> TEXTO DEL EJERCICIO

El artículo 128 reformado por la Ley 7128 reguló qué pasa cuando el Poder Ejecutivo veta un decreto legislativo invocando razones de inconstitucionalidad y la Asamblea Legislativa no acepta esas razones. La norma ordena que en ese supuesto el decreto se envíe a la Sala Constitucional, que tiene treinta días naturales contados desde la recepción del expediente para resolver el diferendo. Si la Sala declara inconstitucionales algunas disposiciones, esas se tienen por desechadas; las restantes regresan a la Asamblea para continuar el trámite. Si la Sala determina que el proyecto no contiene inconstitucionalidades, el decreto sigue su curso normal. Este mecanismo blindó la legislación frente a vicios materiales antes de que entrara en vigencia.
Antes de la Ley 7128, el control de constitucionalidad estaba disperso: cualquier juez podía desaplicar normas en casos concretos y la Corte Plena conocía recursos de inconstitucionalidad de manera lenta y cargada de otras tareas. Esto producía decisiones contradictorias y poco eficaces para tutelar derechos. Al concentrar toda la materia constitucional en una Sala especializada de siete magistrados, dedicada a tiempo completo a estudiar amparos, hábeas corpus, acciones de inconstitucionalidad y conflictos de competencia, Costa Rica logró un sistema rápido, especializado y vinculante erga omnes. La Sala IV se convirtió en motor de la consolidación democrática, la igualdad de género, los derechos ambientales y el control de tratados internacionales en el país.
No. La Ley 7128 reformó únicamente la Constitución Política en sus artículos 10, 48, 105 y 128 y dispuso en su transitorio único que, mientras no se promulgara una Ley de Jurisdicción Constitucional, la Sala continuaría tramitando los asuntos de su competencia conforme a las disposiciones vigentes. La regulación detallada de procedimientos, plazos, recursos y efectos de las sentencias se dio pocos días después con la Ley 7135 de Jurisdicción Constitucional, del 11 de octubre de 1989. Por eso ambas leyes deben leerse en conjunto: la 7128 abrió la puerta constitucional y la 7135 dotó a la Sala de su reglamento operativo, fijando la mecánica de amparo, hábeas corpus y acción de inconstitucionalidad.

> DATOS PROPORCIONADOS
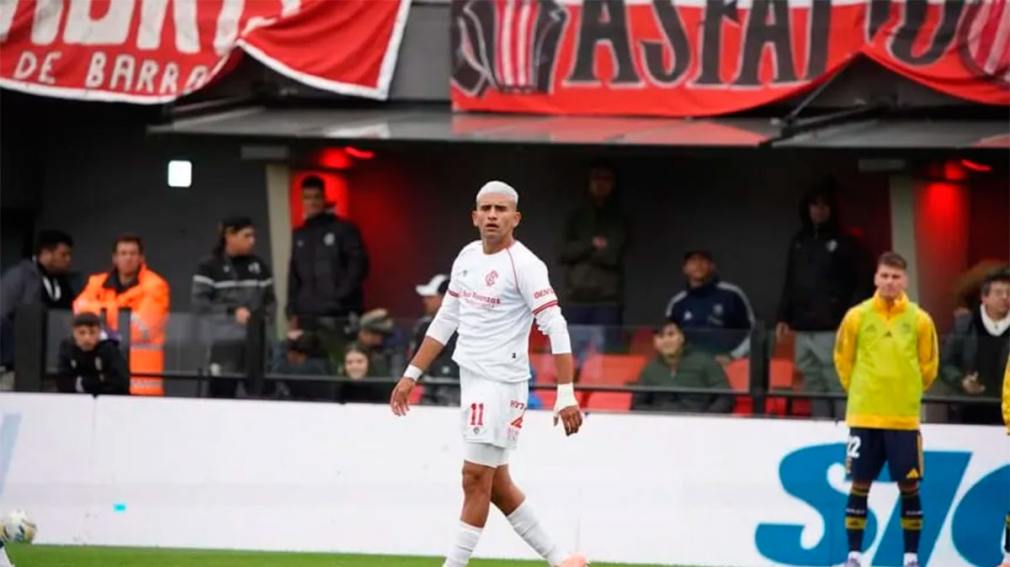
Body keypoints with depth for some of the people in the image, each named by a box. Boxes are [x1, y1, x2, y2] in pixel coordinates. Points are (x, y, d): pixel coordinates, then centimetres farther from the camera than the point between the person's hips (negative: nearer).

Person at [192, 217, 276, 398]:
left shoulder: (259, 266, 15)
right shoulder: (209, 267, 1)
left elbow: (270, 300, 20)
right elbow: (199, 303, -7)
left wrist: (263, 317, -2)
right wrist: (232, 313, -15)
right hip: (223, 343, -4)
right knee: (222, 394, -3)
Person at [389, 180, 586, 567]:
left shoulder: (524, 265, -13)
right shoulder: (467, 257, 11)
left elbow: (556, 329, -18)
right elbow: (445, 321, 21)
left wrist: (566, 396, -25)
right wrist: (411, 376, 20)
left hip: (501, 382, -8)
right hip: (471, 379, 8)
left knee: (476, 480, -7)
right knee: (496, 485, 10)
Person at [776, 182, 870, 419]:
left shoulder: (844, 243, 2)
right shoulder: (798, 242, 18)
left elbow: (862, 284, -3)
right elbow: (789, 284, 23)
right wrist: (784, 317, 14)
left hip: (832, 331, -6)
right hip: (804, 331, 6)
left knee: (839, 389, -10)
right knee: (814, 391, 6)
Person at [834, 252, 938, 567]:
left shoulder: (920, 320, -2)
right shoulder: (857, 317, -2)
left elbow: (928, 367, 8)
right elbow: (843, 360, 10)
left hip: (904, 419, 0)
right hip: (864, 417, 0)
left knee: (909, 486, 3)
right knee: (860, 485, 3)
* * *
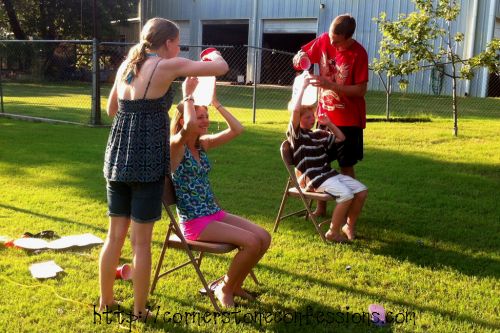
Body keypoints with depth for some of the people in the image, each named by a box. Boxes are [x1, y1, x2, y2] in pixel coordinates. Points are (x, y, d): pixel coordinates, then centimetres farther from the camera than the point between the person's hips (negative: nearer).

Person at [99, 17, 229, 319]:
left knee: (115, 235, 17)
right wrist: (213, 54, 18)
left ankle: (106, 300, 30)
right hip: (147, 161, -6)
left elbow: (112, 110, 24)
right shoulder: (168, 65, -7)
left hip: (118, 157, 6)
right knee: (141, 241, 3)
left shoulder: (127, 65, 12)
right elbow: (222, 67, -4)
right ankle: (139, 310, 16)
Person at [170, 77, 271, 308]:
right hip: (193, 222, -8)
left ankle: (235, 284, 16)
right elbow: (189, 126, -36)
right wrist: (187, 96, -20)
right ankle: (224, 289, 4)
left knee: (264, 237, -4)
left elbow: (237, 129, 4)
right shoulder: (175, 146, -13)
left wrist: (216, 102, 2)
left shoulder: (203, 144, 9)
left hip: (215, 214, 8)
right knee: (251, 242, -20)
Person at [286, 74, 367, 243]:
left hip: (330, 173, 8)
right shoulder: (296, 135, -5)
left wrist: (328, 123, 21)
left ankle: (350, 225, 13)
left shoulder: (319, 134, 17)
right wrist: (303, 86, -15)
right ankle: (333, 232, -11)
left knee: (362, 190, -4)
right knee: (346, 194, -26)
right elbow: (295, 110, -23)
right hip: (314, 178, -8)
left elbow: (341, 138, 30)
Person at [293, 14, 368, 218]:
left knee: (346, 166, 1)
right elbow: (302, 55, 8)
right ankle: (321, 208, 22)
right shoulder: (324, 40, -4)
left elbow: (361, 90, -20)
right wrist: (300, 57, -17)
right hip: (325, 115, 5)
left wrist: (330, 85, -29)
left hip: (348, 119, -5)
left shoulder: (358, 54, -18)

> CONSIGNA
Determine si cada afirmación concuerda con el texto sobre la Ley 7128. Conteste sí o no y cite textualmente las palabras del texto que lo deciden.
1. La Sala Constitucional dispone de treinta días naturales, contados desde que recibe el expediente, para resolver el diferendo.
2. La Sala especializada en materia constitucional está integrada por nueve magistrados.
3. La Ley 7135 de Jurisdicción Constitucional es del 11 de octubre de 1989.
Las filas proceden de una fuente distinta a la del texto.

> RESPUESTA
1. Sí: «que tiene treinta días naturales contados desde la recepción del expediente para resolver el diferendo».
2. No: «una Sala especializada de siete magistrados».
3. Sí: «con la Ley 7135 de Jurisdicción Constitucional, del 11 de octubre de 1989».